Il Dr. Marcello Mortillaro, ricercatore capo del Swiss Center for Affective Sciences dell’Università di Ginevra

Marcello Mortillaro, ricercatore capo del Swiss Center for Affective Sciences dell’Università di Ginevra, ritiene che anche lo sport abbia un ruolo determinante per la formazione emotiva di un individuo. “In questo senso abbiamo avviato un progetto riservato ai bambini e ai ragazzi tra gli 8 e i 16 anni in collaborazione con la UEFA, il massimo organo calcistico europeo,” racconta a Youmanist lo psicologo milanese. “L’obiettivo è creare dei momenti di ascolto e di riflessione condivisa slegati dalla pratica agonistica, a fine allenamento ad esempio, in cui ognuno possa esprimere il proprio stato d’animo. Allenatori e giocatori, nessuno escluso. Abbiamo scoperto che mentre nei primi si sviluppa una maggiore capacità di comprensione e di risposta alle gioie e alle inquietudini dei ragazzi, nei secondi abbiamo si riscontrano effetti benefici a livello di autostima e di coesione del gruppo”. Una strategia “Win-win”, insomma.

Per chi non ha “allenato” la sfera emozionale fin dalla giovane età, invece, vengono in aiuto corsi professionali ad hoc, che prendono spunto da studi di premi Nobel per l’Economia comportamentale come Daniel Kahneman (2002) e Richard Thaler (2017). “Prima di iniziare bisogna comprendere il significato intrinseco di intelligenza emotiva,” continua Mortillaro. “L’errore più comune è limitarsi ai propri sentimenti e al proprio comportamento, mentre l’io è solo una parte, la prima, dell'equazione. Aumentare il quoziente emotivo vuol dire progredire anche nella comprensione delle emozioni altrui e trovare una risposta adeguata ad esse”. Che ne siamo consapevoli o meno, la motivazione dietro ogni azione (non importa quanto piccola e insignificante) è intrinsecamente emotiva.
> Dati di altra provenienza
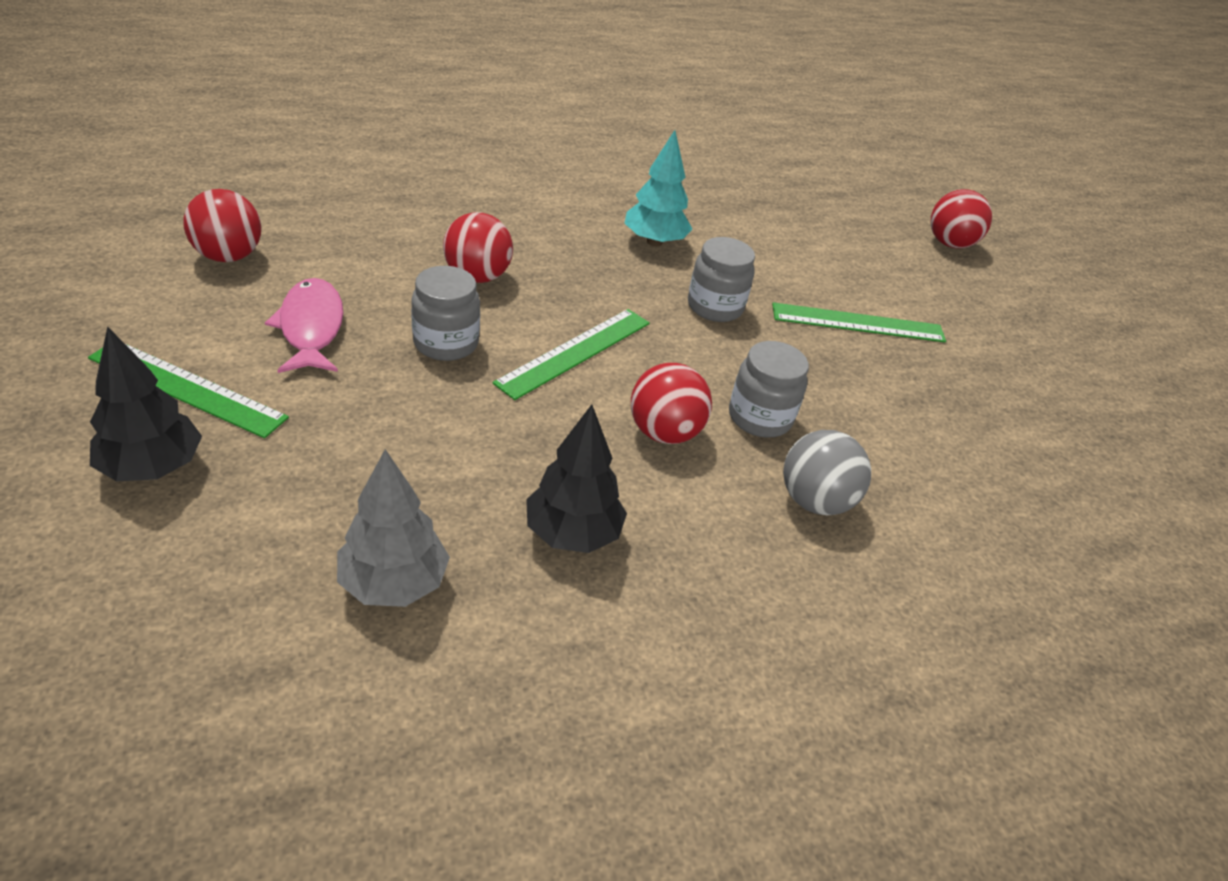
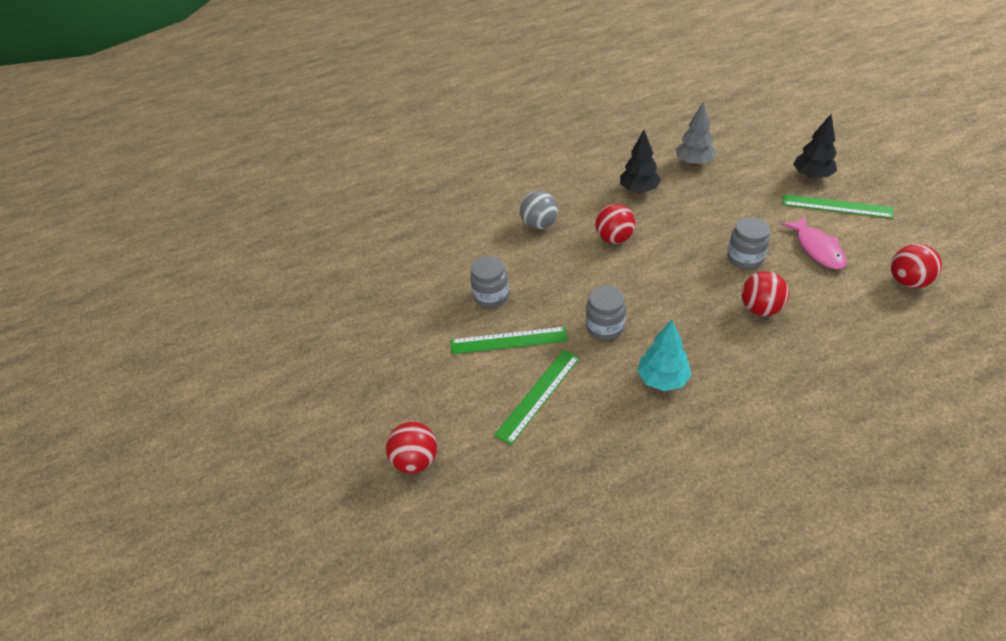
camera: 175 degrees left, 5 degrees up
green ruler [492,309,650,400] -> green ruler moved to [494,350,580,445]
grey jar [729,341,809,438] -> grey jar moved to [470,256,509,308]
Questo perché il nostro cervello è strutturato in modo tale che le emozioni siano la scintilla di tutti i comportamenti.

I nostro cervello è formato da tre parti principali: la base controlla il comportamento automatico ed istintivo. Il sistema limbico controlla l'espressione delle emozioni, l'aggressività e il comportamento sessuale. La terza e più evoluta, la neocorteccia, presiede al pensiero propriamente razionale e alla capacità di risoluzione dei problemi. Ogni segnale che arriva al cervello, dunque, ottiene una prima reazione emotiva agli eventi che viene razionalizzata solo in un secondo momento. Insieme al suo team di ricerca, Mortillaro è riuscito a mettere a punto il primo test al mondo che misura la competenza emotiva in ambito professionale (il nome scientifico è GEco), agendo al confine tra il sistema limbico e la neocorteccia e provando a razionalizzare ogni sentimento nelle relazioni lavorative.

“L’insieme di criteri e di regole che abbiamo considerato nella nostra analisi è applicabile solo all’ambiente lavorativo,” prosegue il ricercatore. “Partiamo infatti dall’assunto secondo cui la capacità di relazionarsi con i colleghi e i propri datori di lavoro sia diversa da quella che usiamo nella nostra sfera personale con famiglia e amici. Si tratta delle stesse competenze, ma che si declinano in maniera diversa: tutti noi conosciamo persone che al lavoro sono amabili e poi a casa sono intrattabili o viceversa”.

Il test inserisce l’utente all’interno di diversi scenari sfavorevoli e valuta il suo atteggiamento. Che fare se un mio collega commette un errore, ma la colpa ricade su di me? Come faccio a licenziare qualcuno cui sono particolarmente legato? O ancora: come reagisco se Ceo non riconosce i miei meriti? Ogni specifica situazione ha solo una risposta corretta che corrisponde a quella che riduce maggiormente l’emozione negativa, disperdendola e concentrando l’attenzione su un aspetto positivo. Oggi questa valutazione viene usata dai dipartimenti di Risorse Umane di diverse società europee per assumere candidati, soprattutto in posizioni apicaliPer ora esiste solo in lingua inglese, tedesca e francese, ma entro il prossimo autunno verrà tradotta anche in lingua italiana, all’interno di un’edizione adattata al contesto aziendale del nostro Paese. Un punto di partenza per avvicinarci sempre più al modello di scalata sociale teorizzato da Goleman.